Wednesday, 21 November 2012

Is there a relation between growth and R&D? And why it doesn’t matter



 

A lot of interesting tweets last night from the Royal Society Innovation Debate. (Twitter mark: #innovationdebate). I couldn't go, so I am relying on the tweets I received that raised some interesting points on R&D and innovation. (There were some annoying and, IMHO opinion wrong, comments about economists which I shall return to at the end of this post).

 


 

One point raised was by @JackStilgoe "Annoyingly, national R&D spending does not correlate with economic growth. See Edgerton, http://www.historyandpolicy.org/papers/policy-paper-88.html). To which I replied "well yes, but growth is determined by other things than R&D. Taking those into account there is a correlation IMHO". And @GordonBrianR chimed in with "R&D also needed for absorptive capacity - to stay on the knowledge frontier. There is a Red Queen effect here too.".

 

So what do economists know about all this?

 

The assertion of the non-relation between growth and R&D refers to the article by David Edgerton. Now, I consider myself a friend of David and his books and expertise in this area are unmatched. On this issue however, I beg slightly to differ. Actually, I think he's mostly talking about the correlation between growth and public R&D. So let's break it down.

 

There is of course no simple bivariate correlation between growth and R&D since, as mentioned above, one has to control for other things, R&D takes time to come through etc. etc. One very thorough study on this at the company level is Foray, Hall and Mairesse, Cemi-Working paper-2007-003. They criticize the assertion of no relationship made by Booz Allen Hamilton, Winter 2006, issue 45, "Strategy and Business" and show there is just such a relation at firm level as long as one is careful with data construction, accounts for the correct lags etc. An study at the country level is Griffith, Redding and van Reenen.

 

But let me put out another thought.
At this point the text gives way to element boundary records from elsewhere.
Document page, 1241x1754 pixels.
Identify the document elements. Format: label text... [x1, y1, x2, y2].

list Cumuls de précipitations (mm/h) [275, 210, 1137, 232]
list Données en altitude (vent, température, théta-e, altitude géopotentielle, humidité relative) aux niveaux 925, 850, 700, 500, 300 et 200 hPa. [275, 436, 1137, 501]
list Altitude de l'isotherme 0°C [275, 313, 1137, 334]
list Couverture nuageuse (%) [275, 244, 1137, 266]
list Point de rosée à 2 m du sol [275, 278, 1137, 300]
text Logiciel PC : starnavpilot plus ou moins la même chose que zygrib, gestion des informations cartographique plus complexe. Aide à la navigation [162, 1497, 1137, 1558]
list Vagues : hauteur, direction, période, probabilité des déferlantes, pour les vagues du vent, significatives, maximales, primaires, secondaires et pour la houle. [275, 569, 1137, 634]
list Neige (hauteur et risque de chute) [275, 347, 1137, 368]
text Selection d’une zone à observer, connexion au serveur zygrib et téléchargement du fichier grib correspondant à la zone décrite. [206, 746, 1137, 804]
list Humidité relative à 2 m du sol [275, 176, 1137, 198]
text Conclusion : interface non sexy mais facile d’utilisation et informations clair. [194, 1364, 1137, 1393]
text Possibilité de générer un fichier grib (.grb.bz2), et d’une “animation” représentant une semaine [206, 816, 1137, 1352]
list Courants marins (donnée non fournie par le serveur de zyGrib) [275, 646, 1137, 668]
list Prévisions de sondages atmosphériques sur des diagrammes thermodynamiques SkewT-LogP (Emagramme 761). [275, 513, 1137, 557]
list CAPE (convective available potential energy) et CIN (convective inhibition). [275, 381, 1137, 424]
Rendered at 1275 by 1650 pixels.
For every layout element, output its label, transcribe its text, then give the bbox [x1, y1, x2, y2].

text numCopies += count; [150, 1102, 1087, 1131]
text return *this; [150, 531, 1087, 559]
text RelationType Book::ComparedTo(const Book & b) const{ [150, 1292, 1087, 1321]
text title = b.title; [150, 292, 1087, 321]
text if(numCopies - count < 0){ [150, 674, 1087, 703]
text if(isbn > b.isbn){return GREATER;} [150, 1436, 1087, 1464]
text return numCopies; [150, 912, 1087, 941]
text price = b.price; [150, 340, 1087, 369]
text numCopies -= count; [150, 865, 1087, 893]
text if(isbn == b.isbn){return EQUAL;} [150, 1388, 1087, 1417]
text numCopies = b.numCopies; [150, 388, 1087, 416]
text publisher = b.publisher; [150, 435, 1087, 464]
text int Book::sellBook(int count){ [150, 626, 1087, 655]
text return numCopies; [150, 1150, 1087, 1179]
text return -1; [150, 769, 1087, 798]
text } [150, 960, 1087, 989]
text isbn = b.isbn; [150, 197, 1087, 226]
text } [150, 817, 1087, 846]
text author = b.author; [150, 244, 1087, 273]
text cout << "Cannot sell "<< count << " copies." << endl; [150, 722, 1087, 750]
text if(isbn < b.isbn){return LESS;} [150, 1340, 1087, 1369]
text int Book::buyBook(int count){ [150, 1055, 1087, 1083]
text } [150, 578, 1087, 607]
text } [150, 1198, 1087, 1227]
Who cares if there is no relation?

 

To be fair, many economists are interested in the correlation between R&D in country/industry/firm A and growth in country/industry/firm A. But most are interested in an even more interesting correlation: the relation between R&D in country/industry/firm A and growth in firm B. That is to say, one might not find any correlation at all between one entity's R&D and its growth, for it might all be relying on using R&D from another place. Indeed, part of the Royal Society's honourable tradition is to foster that very information flow, by encouraging open science and communication. And if there is such a relation then we are off to the races, for the free market might under-provide research, there might be role for subsidies and public provision, mobility of scientists and absorbtive capacity might affect such transfer etc. etc. So the lack of a relation actually makes the policy issues more urgent and not less.

 

So, I shouldn't really say that the lack of relation does not matter, but that its not right to cite that lack of relation as an indication that policy is impotent.

 

If interested, here are some additional comments from an earlier post, "Innovation: A guide for the Perplexed".
Additional comment
There were some rather negative tweets about economics which may or may not have accurately recorded what the participants said. I can only say economists never sit around at Economics conferences and complain that scientists just spend their time watching apples fall from trees. Let's base criticism of other disciplines on what they actually do, not what people seem to think they do.